## Directions for this task
Reproduce the text of the rows below with "Conference League" substituted for each occurrence of "Champions League" and everything else left unchanged. Omit the pictures from your answer.

--

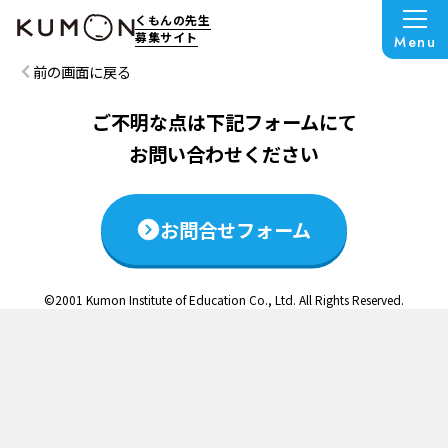
この説明会は終了いたしました
くもんの先生
募集サイト
Menu
前の画面に戻る
ご不明な点は下記フォームにて
お問い合わせください
お問合せフォーム
©2001 Kumon Institute of Education Co., Ltd. All Rights Reserved.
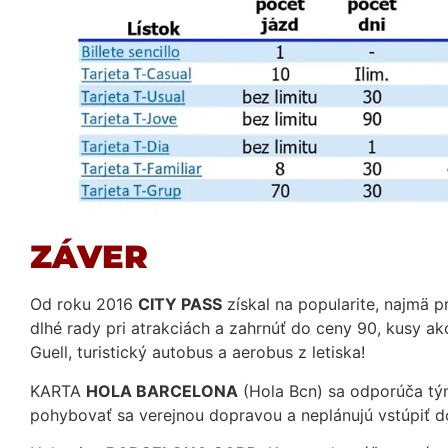
ZÁVER
Od roku 2016
CITY PASS
získal na popularite, najmä p
dlhé rady pri atrakciách a zahrnúť do ceny 90, kusy ako
Guell, turistický autobus a aerobus z letiska!
KARTA
HOLA BARCELONA
(Hola Bcn) sa odporúča tým
pohybovať sa verejnou dopravou a neplánujú vstúpiť d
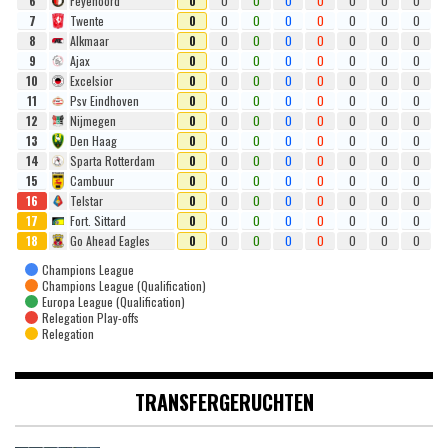
6
Feyenoord
0
0
0
0
0
0
0
0
7
Twente
0
0
0
0
0
0
0
0
8
Alkmaar
0
0
0
0
0
0
0
0
9
Ajax
0
0
0
0
0
0
0
0
10
Excelsior
0
0
0
0
0
0
0
0
11
Psv Eindhoven
0
0
0
0
0
0
0
0
12
Nijmegen
0
0
0
0
0
0
0
0
13
Den Haag
0
0
0
0
0
0
0
0
14
Sparta Rotterdam
0
0
0
0
0
0
0
0
15
Cambuur
0
0
0
0
0
0
0
0
16
Telstar
0
0
0
0
0
0
0
0
17
Fort. Sittard
0
0
0
0
0
0
0
0
18
Go Ahead Eagles
0
0
0
0
0
0
0
0
Champions League
Champions League (Qualification)
Europa League (Qualification)
Relegation Play-offs
Relegation
TRANSFERGERUCHTEN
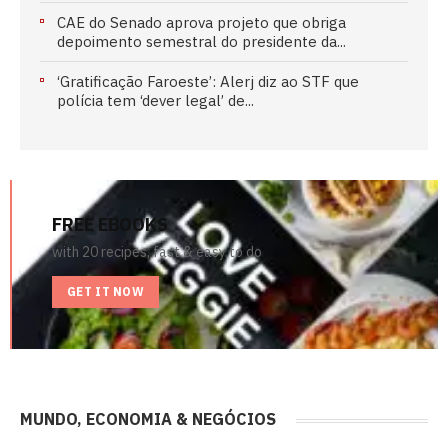
CAE do Senado aprova projeto que obriga
depoimento semestral do presidente da...
‘Gratificação Faroeste’: Alerj diz ao STF que
polícia tem ‘dever legal’ de...
FREE EBOOKS
with 20 recipes, fast & easy to do
GET IT NOW
MUNDO, ECONOMIA & NEGÓCIOS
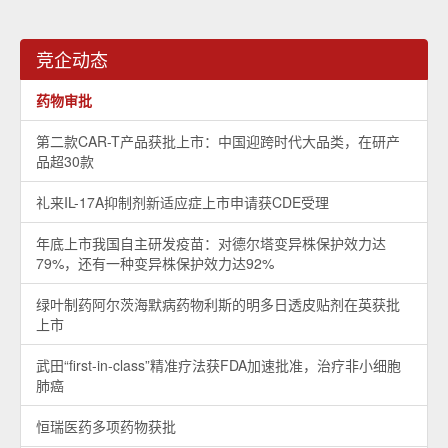
竞企动态
药物审批
第二款CAR-T产品获批上市：中国迎跨时代大品类，在研产
品超30款
礼来IL-17A抑制剂新适应症上市申请获CDE受理
年底上市我国自主研发疫苗：对德尔塔变异株保护效力达
79%，还有一种变异株保护效力达92%
绿叶制药阿尔茨海默病药物利斯的明多日透皮贴剂在英获批
上市
武田“first-in-class”精准疗法获FDA加速批准，治疗非小细胞
肺癌
恒瑞医药多项药物获批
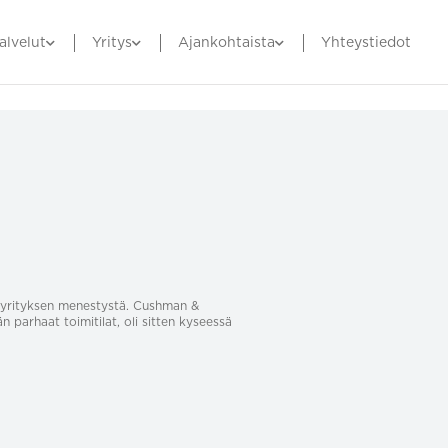
alvelut
Yritys
Ajankohtaista
Yhteystiedot
sa yrityksen menestystä. Cushman &
än parhaat toimitilat, oli sitten kyseessä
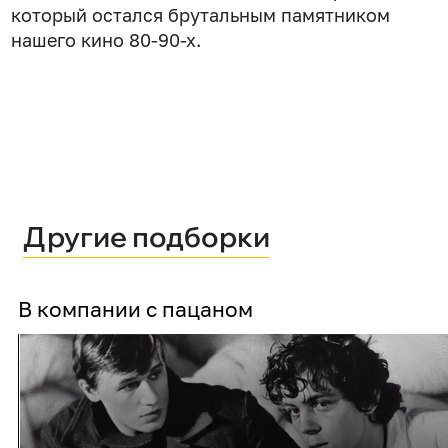
который остался брутальным памятником
нашего кино 80-90-х.
Другие подборки
В компании с пацаном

--

## Problem solution
この説明会は終了いたしました
くもんの先生
募集サイト
Menu
前の画面に戻る
ご不明な点は下記フォームにて
お問い合わせください
お問合せフォーム
©2001 Kumon Institute of Education Co., Ltd. All Rights Reserved.
ZÁVER
Od roku 2016
CITY PASS
získal na popularite, najmä p
dlhé rady pri atrakciách a zahrnúť do ceny 90, kusy ako
Guell, turistický autobus a aerobus z letiska!
KARTA
HOLA BARCELONA
(Hola Bcn) sa odporúča tým
pohybovať sa verejnou dopravou a neplánujú vstúpiť d
6
Feyenoord
0
0
0
0
0
0
0
0
7
Twente
0
0
0
0
0
0
0
0
8
Alkmaar
0
0
0
0
0
0
0
0
9
Ajax
0
0
0
0
0
0
0
0
10
Excelsior
0
0
0
0
0
0
0
0
11
Psv Eindhoven
0
0
0
0
0
0
0
0
12
Nijmegen
0
0
0
0
0
0
0
0
13
Den Haag
0
0
0
0
0
0
0
0
14
Sparta Rotterdam
0
0
0
0
0
0
0
0
15
Cambuur
0
0
0
0
0
0
0
0
16
Telstar
0
0
0
0
0
0
0
0
17
Fort. Sittard
0
0
0
0
0
0
0
0
18
Go Ahead Eagles
0
0
0
0
0
0
0
0
Conference League
Conference League (Qualification)
Europa League (Qualification)
Relegation Play-offs
Relegation
TRANSFERGERUCHTEN
CAE do Senado aprova projeto que obriga
depoimento semestral do presidente da...
‘Gratificação Faroeste’: Alerj diz ao STF que
polícia tem ‘dever legal’ de...
FREE EBOOKS
with 20 recipes, fast & easy to do
GET IT NOW
MUNDO, ECONOMIA & NEGÓCIOS
竞企动态
药物审批
第二款CAR-T产品获批上市：中国迎跨时代大品类，在研产
品超30款
礼来IL-17A抑制剂新适应症上市申请获CDE受理
年底上市我国自主研发疫苗：对德尔塔变异株保护效力达
79%，还有一种变异株保护效力达92%
绿叶制药阿尔茨海默病药物利斯的明多日透皮贴剂在英获批
上市
武田“first-in-class”精准疗法获FDA加速批准，治疗非小细胞
肺癌
恒瑞医药多项药物获批
alvelut
Yritys
Ajankohtaista
Yhteystiedot
sa yrityksen menestystä. Cushman &
än parhaat toimitilat, oli sitten kyseessä
который остался брутальным памятником
нашего кино 80-90-х.
Другие подборки
В компании с пацаном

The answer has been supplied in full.